§ Supplied data
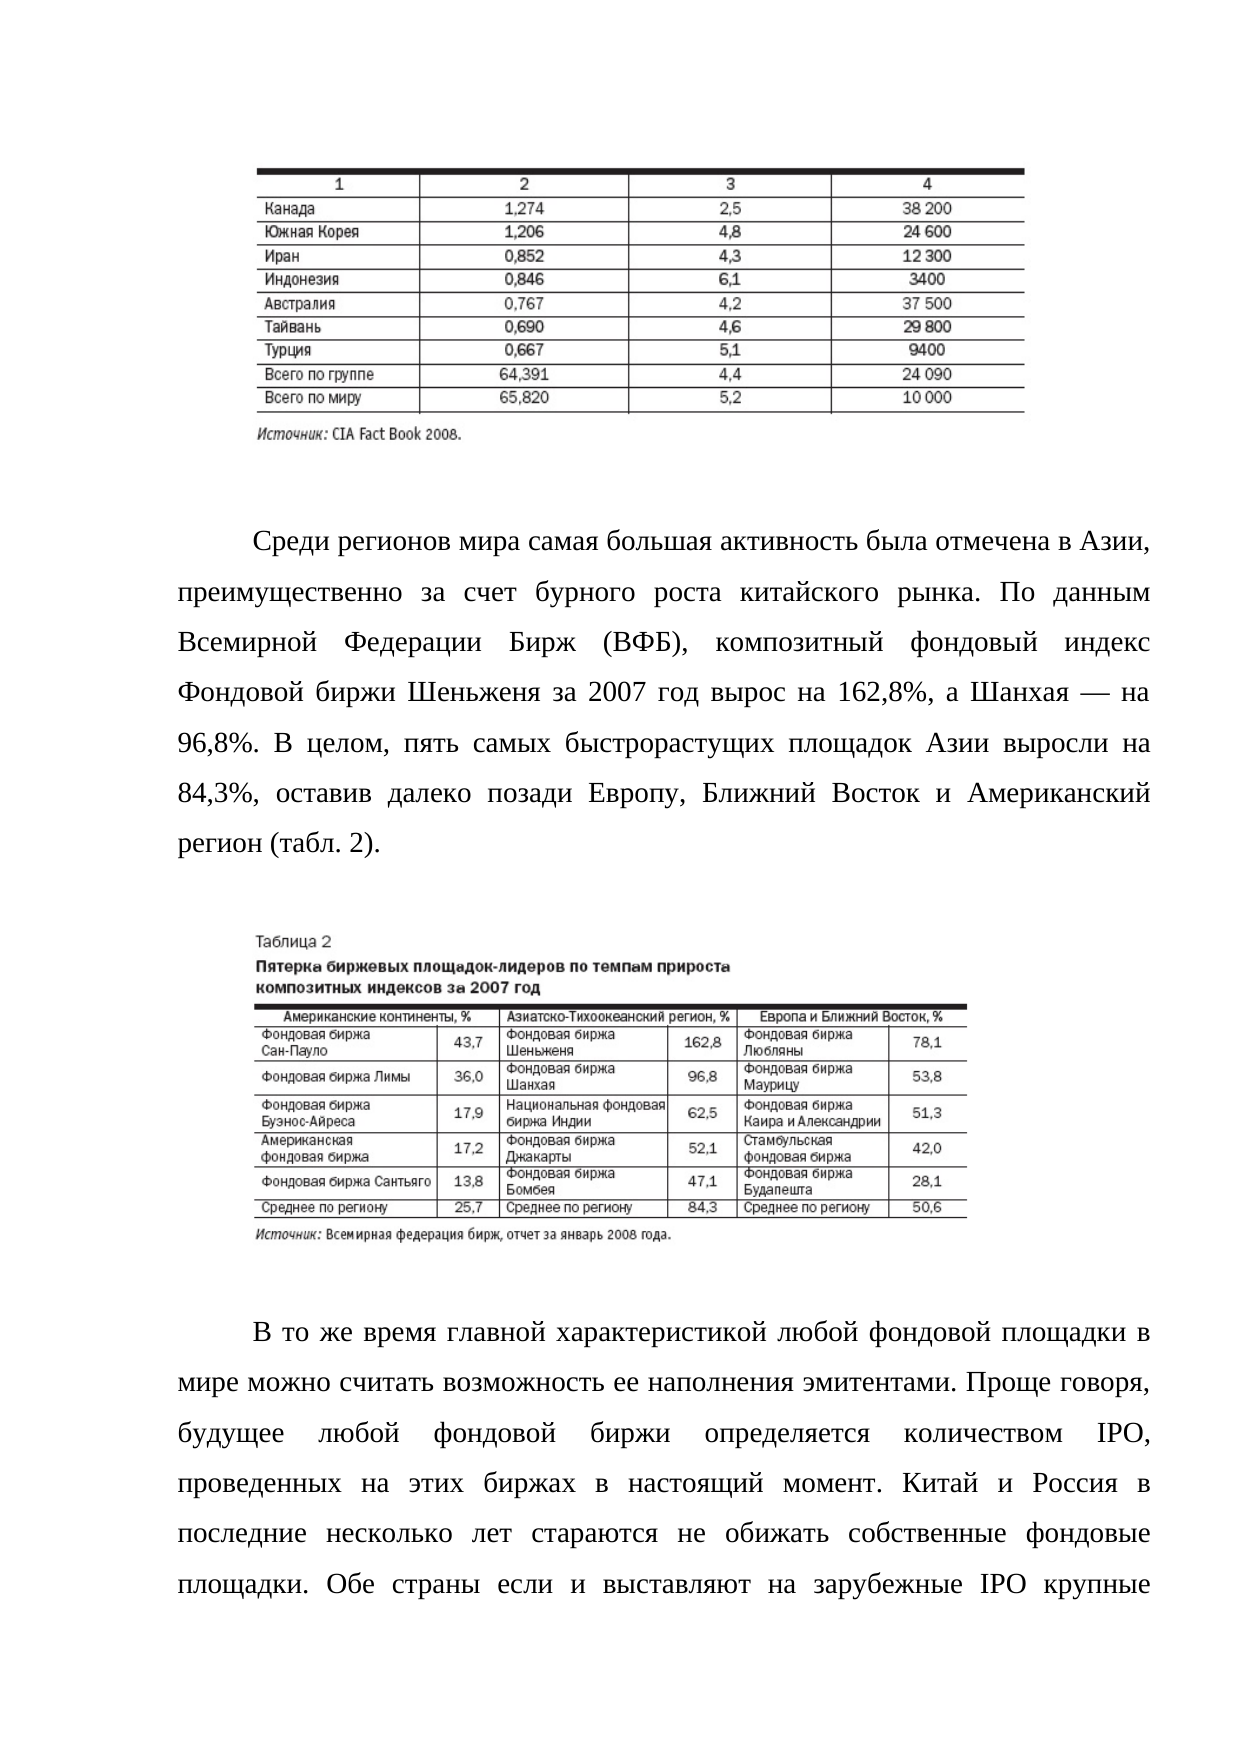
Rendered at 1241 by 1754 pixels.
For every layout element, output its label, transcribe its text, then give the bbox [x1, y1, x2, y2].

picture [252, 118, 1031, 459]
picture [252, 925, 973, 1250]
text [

§ Instructions for the task
Output the listing above in full and exactly, with pictures excluded.

§ Solution to the exercise
Rendered at 1241 by 1754 pixels.
For every layout element, output its label, transcribe its text, then give the bbox [x1, y1, x2, y2].

picture [252, 118, 1031, 459]
picture [252, 925, 973, 1250]
text [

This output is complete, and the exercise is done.